Утром семнадцатого мая небо начало проясняться. Не теряя ни минуты, Головин пошел на разведку.
В тот день снег был настолько рыхлым, что пилоту пришлось дважды брать разбег. Нас охватило беспокойство: как же оторвутся сильно нагруженные корабли?
Минут через сорок Головин запросил командование:
«Впереди высокая облачность, лететь выше или возвращаться?»
Пока мы совещались, погода на Рудольфе успела испортиться. Шевелев дал распоряжение немедленно вернуться. «Идем обратно, видим землю», - тотчас радировал Головин.
Мельников выложил посадочное «Т» и приготовил костер.
Прошел час, а Головина нет. Мы принялись запрашивать
«Начинается, - подумал я.-Сбились. Вероятно, они видели не Рудольф, а Белую Землю».
Погода становилась все хуже. Над морем появился туман. Купол закрыло. Мы приготовились к приему самолета внизу, на маленьком аэродроме.
Густая серая облачность опускалась ниже и ниже, точно хотела прижать нас к самой земле.
Прошли четыре долгих часа. Мы с Марком Ивановичем сидели в радиорубке. На запросы Головин не отвечал. Вдруг к нам вбежал Дзердзеевский:
– Летит!
Мы стремглав выскочили из дома.
Со стороны острова Джексона доносился шум мотора. Рассчитывая увидеть самолет, я взобрался по перекладинам на столб метеостанции. Но море закрыто густым туманом, самолета не видно.
Звук нарастает, он идет прямо на нас. Вот-вот машина вынырнет из тумана.
Затаив дыхание, прислушиваемся к гулу моторов, он уже совсем близко… и вдруг отклоняется влево.
Все тише гудят моторы. Теперь мы слышим их не на севере, а на западе.
– Передайте ему скорей, – неистовым голосом кричит Шевелев, - что он уходит от Рудольфа на запад. Пусть развернется на сто восемьдесят градусов и смело летит на нас!
Но самолет все продолжает удаляться и, наконец, совсем затихает.
– Почему он молчит?-взволнованно спрашивает Марк Иванович.
До боли стиснув зубы, я растерянно гляжу в серое марево тумана.
Возникают мысли одна тревожнее другой.
Неожиданно Стромилов сообщает:
«Идем на посадку, слушайте нас на волне 600 метров и на короткой аварийной станции».
– Марк Иванович!-невольно воскликнул я, схватив за руку Шевелева, - пусть они поломают машину, только бы сами не разбились…

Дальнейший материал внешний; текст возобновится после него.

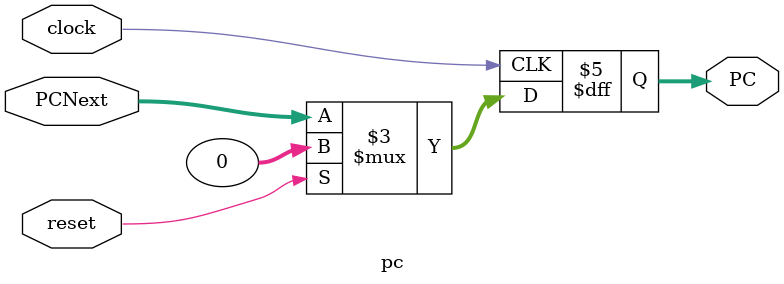
<source format=sv>

module pc(PC, PCNext, clock, reset);
	output logic [31:0] PC;
	input logic [31:0] PCNext;
	input logic clock, reset;
	                                                                                                                                                                 
always_ff @(posedge clock) begin
	if(reset) 
		PC <= 32'b0;
	else
		PC <= PCNext;
end

endmodule
</source>
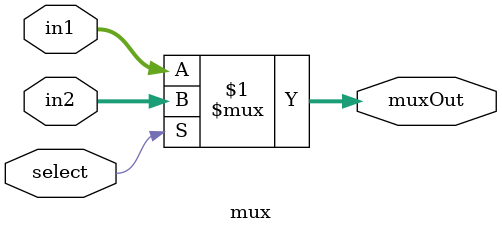
<source format=v>
`timescale 1ns / 1ps

module mux(
    input wire [31:0] in1, in2,
    output wire [31:0] muxOut,
    input wire select
    );
    assign muxOut = select ? in2 : in1;
endmodule

</source>
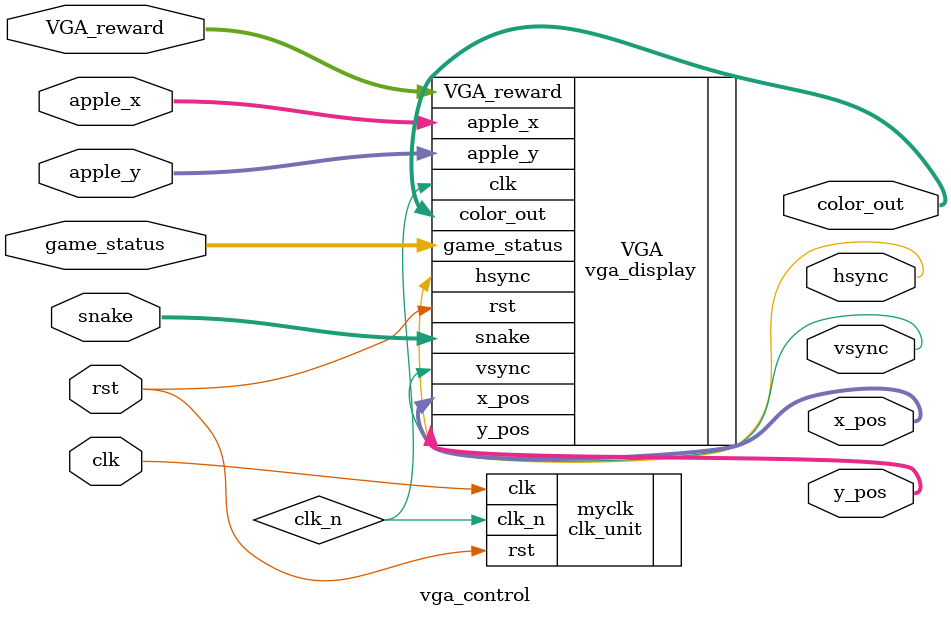
<source format=v>
/*
 * @Discription:  VGA控制模块 整合时钟并生成坐标和相关显示

 */
`timescale 1ns / 1ps

module vga_control(
	input clk,
    input rst,

    input [1:0]snake,
    input [5:0]apple_x,
    input [4:0]apple_y,
    input [11:0]    VGA_reward,
    input [1:0] game_status,
    output [9:0]x_pos,
    output [9:0]y_pos,    
    output hsync,
    output vsync,
    output [11:0] color_out
    );
    
    wire clk_n;
    
    clk_unit myclk(
        .clk(clk),
        .rst(rst),
        .clk_n(clk_n)
    );


    vga_display VGA
(
		.clk(clk_n),
		.rst(rst),
		.hsync(hsync),
		.vsync(vsync),
		.snake(snake),
        .color_out(color_out),
		.x_pos(x_pos),
		.y_pos(y_pos),
        .game_status(game_status),
		.apple_x(apple_x),
		.apple_y(apple_y),
        .VGA_reward(VGA_reward)
	);
endmodule

</source>
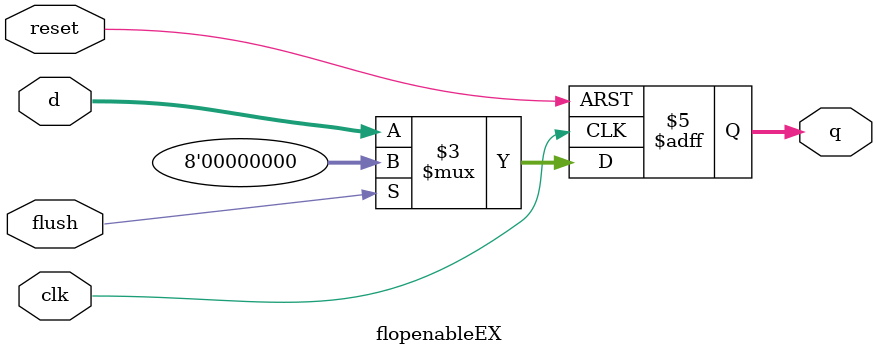
<source format=v>
module flopenableEX #(parameter WIDTH=8)
				(	
					input clk, reset,flush,
					input [WIDTH-1:0] d,
					output reg [WIDTH-1:0] q );
					
	always @ (posedge clk, posedge reset) begin
		if (reset) q <= 0;
		else if(flush) q <= 0 ;
		else 
			q <= d;
		end
	
endmodule
</source>
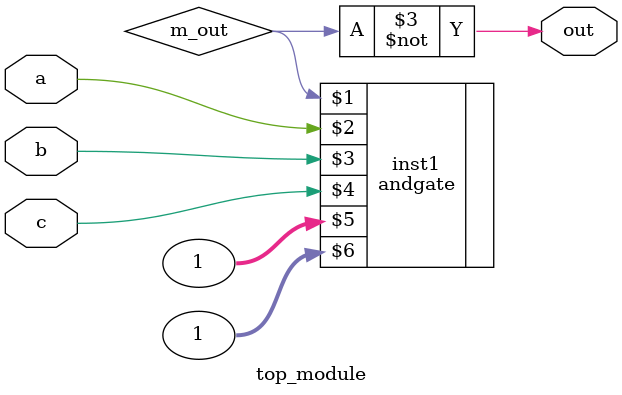
<source format=v>
module top_module (input a, input b, input c, output out);//
	
    wire m_out;
    andgate inst1 (m_out, a, b, c, 1, 1);
    assign out = ~m_out;
  
endmodule

</source>
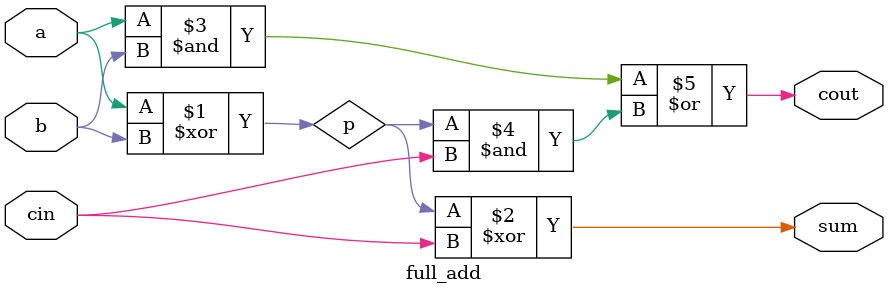
<source format=v>
module full_add ( 
    input a, b, cin,   
    output sum, cout 

);
    //assign {cout,sum}=a+b+cin;
    wire p;
    assign p=a^b;
    assign sum=p^cin;
    assign cout=(a&b)|(p&cin);

endmodule
</source>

На зимовке замерла жизнь. Люди двигались неслышно, разговаривали шопотом. Каждый громкий звук вызывал раздражение.
В радиорубке толпились люди; молча, напряженно прислушивались они к репродуктору.
Каждый боялся признаться себе в том, что надежд на сообщение от Головина больше нет. Я не решался смотреть на соседа, чтобы не выдать свои тяжелые, тревожные мысли.
Только один человек среди находившихся в рубке – радист Богданов – все время напряженно работал.
Мы следили за его руками, осторожно регулировавшими приемник, ловили малейшие изменения в его лице.
Порой казалось, что перед пристальным взором Богданова раздвигаются стены зимовки, что он видит весь земной шар и не может не видеть льдины, где сидит Головин. Случайный шорох в репродукторе заставлял нас настораживаться:
– Они?..
– Нет, – разочарованно отвечал Богданов, - это мыс Челюскина вызывает Диксон.